====== Available data
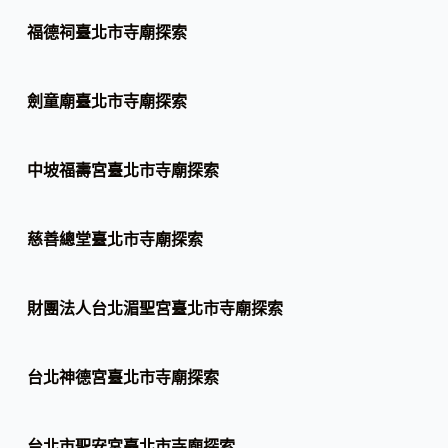
福德祠臺北市寺廟探索
劍童廟臺北市寺廟探索
中坡福壽宮臺北市寺廟探索
慈善總堂臺北市寺廟探索
財團法人台北湄聖宮臺北市寺廟探索
台北神德宮臺北市寺廟探索
台北市聖安宮臺北市寺廟探索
============
• Task objective:
Print every line of text from the records, character for character, and leave the pictures out.

• Completed task:
福德祠臺北市寺廟探索
劍童廟臺北市寺廟探索
中坡福壽宮臺北市寺廟探索
慈善總堂臺北市寺廟探索
財團法人台北湄聖宮臺北市寺廟探索
台北神德宮臺北市寺廟探索
台北市聖安宮臺北市寺廟探索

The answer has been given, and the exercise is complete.